"These meetings," said Los Angeles City Council President Eric Garcetti, "act as a bridge between research and legislation and action...with the goal of increased participation in the Los Angeles economy."
Key speakers at this lab included Kirsten Snow Spalding of the California Pollution Control Financing Authority, who talked about the California Capital Access Program (CalCAP); Ian Cudlipp of Four Corners Capital Management, who discussed collateralized loan obligations; and Shari Berenbach of the Calvert Foundation, who presented information on community investment notes.
Several recommendations and action items emerged from the meeting:
Use L.A. partners to increase California Capital Access Program activity in Los Angeles.

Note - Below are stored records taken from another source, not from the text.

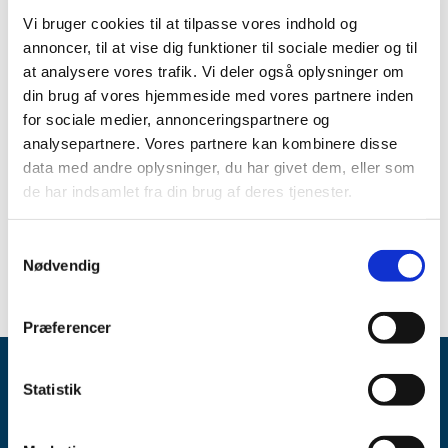
Vi bruger cookies til at tilpasse vores indhold og
Der er permanent markedsophør af:
annoncer, til at vise dig funktioner til sociale medier og til
• Rotarix, oral suspension, rotavirus vaccine, fra
at analysere vores trafik. Vi deler også oplysninger om
GlaxoSmithKline Pharma A/S
din brug af vores hjemmeside med vores partnere inden
for sociale medier, annonceringspartnere og
Yderligere information om varighed m.m. kan findes via
analysepartnere. Vores partnere kan kombinere disse
følgende link:
data med andre oplysninger, du har givet dem, eller som
Link:
Se oversigten over aktuelle og kommende
de har indsamlet fra din brug af deres tjenester.
forsyningsvanskeligheder
Spørgsmål om aktuel status skal stilles til virksomheden.
Samtykkevalg
Nødvendig
Præferencer
Statistik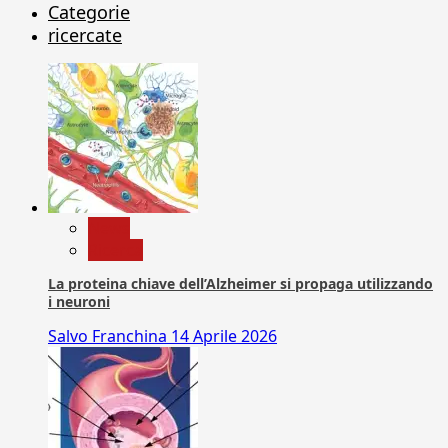
Categorie
ricercate
News
Ricerca
La proteina chiave dell’Alzheimer si propaga utilizzando
i neuroni
Salvo Franchina
14 Aprile 2026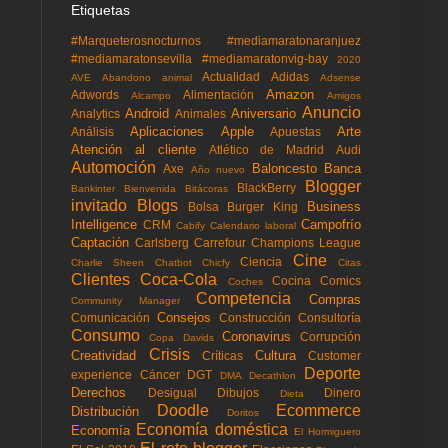
Etiquetas
#Marqueterosnocturnos
#mediamaratonaranjuez
#mediamaratonsevilla
#mediamaratonvig-bay
2020
Actualidad
Adidas
AVE
Abandono animal
Adsense
Amazon
Adwords
Alimentación
Alcampo
Amigos
Anuncio
Android
Aniversario
Analytics
Animales
Aplicaciones
Apple
Arte
Análisis
Apuestas
Atención al cliente
Atlético de Madrid
Audi
Automoción
Baloncesto
Banca
Axe
Año nuevo
Blogger
BlackBerry
Bankinter
Bienvenida
Bitácoras
invitado
Blogs
Business
Bolsa
Burger King
Intelligence
Campofrío
CRM
Cabify
Calendario laboral
Captación
Carlsberg
Carrefour
Champions League
Cine
Ciencia
Charlie Sheen
Chatbot
Chicfy
Citas
Clientes
Coca-Cola
Cocina
Comics
Coches
Competencia
Compras
Community Manager
Consejos
Comunicación
Construcción
Consultoría
Consumo
Coronavirus
Corrupción
Copa Davids
Crisis
Creatividad
Cultura
Críticas
Customer
Deporte
experience
Cáncer
DGT
DMA
Decathlon
Derechos
Desigual
Dibujos
Dinero
Dieta
Doodle
Ecommerce
Distribución
Doritos
Economía doméstica
Economía
El Hormiguero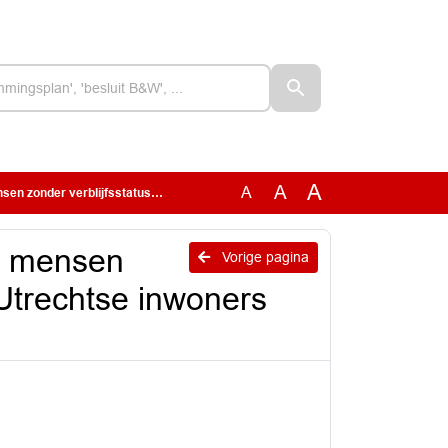
A
A
A
us, bescherm Utrechtse inwoners (AANGENOMEN)
an mensen
Vorige pagina
 Utrechtse inwoners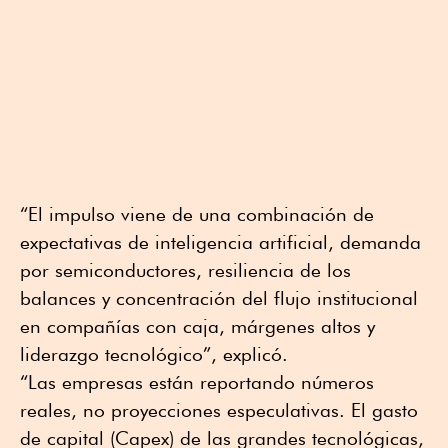
“El impulso viene de una combinación de
expectativas de inteligencia artificial, demanda
por semiconductores, resiliencia de los
balances y concentración del flujo institucional
en compañías con caja, márgenes altos y
liderazgo tecnológico”, explicó.
“Las empresas están reportando números
reales, no proyecciones especulativas. El gasto
de capital (Capex) de las grandes tecnológicas,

This program would operate within CalCAP, and would bolster CalCAP loans to L.A.-based businesses. In the state program, the lender and borrower generally each pay 2 percent of the loan amount into a loan loss reserve, and the state contributes a 4 percent match. This 8 percent reserve mitigates the lender's risk. CalCAP has a provision for an independent contributor to create incentives by helping to cover the borrower's or lender's costs. In an L.A.-focused program, the independent contractor could be the City of Los Angeles or a local foundation. In addition to, or in lieu of, offsetting the borrower's or lender's contribution to the loan loss reserve, the contributor might also help pay the lender's cost of marketing and loan origination, increasing outreach and usage of the program. The program could be sector- or neighborhood-specific, and would make use of existing infrastructure.
Next Steps: Gain mayoral and City Council support; secure an independent contributor.
Develop an L.A. Community Investment Note
The Calvert Community Foundation can help structure an L.A.-targeted Community Investment Note, to be marketed to local institutions and investors. Notes would likely be at least $5,000 (though could be as little as $1,000), with a flexible interest rate to be chosen by the investor (generally between 0 percent and 3 percent) and term between one and 10 years. Funds raised by the notes would be invested in local community development financial institutions. Local foundations and philanthropists could credit-enhance the loan pool to help mitigate the risk as well as help support the cost of marketing and originating loans, and due diligence and placement of proceeds. In addition to small-business lending, funds could be used for affordable housing and community development. Calvert has created similar customized note programs, including a geographically focused effort for the Gulf Coast in the wake of Hurricane Katrina.
Next Steps: Identify lenders, philanthropic organizations, individuals and government agencies who might contribute to the cost and management of the program; explore structuring options with the Calvert Foundation.
Develop an L.A.-focused Small-Business Collateralized Loan Obligation
Collateralized loan obligations (CLOs) can increase lending activity by purchasing loans and offering lenders liquidity. If the loans are packaged and credit-enhanced with a layer of equity (perhaps from a local foundation) or insurance wrap, the resulting security could be rated and prove attractive to institutional investors (e.g. LACERS, CalPERS) or banks seeking CRA credit. Currently some small-business loans are securitized, but an L.A.-focused CLO would pool many more local small-business loans. A diversity of industries and types of loans could be included. The servicing of the loans could be maintained by the original lender or passed to the purchaser. Philanthropic support could help cover the marketing costs.
Next Steps: Identify pools of potential loans to be included; identify potential philanthropic and government partners.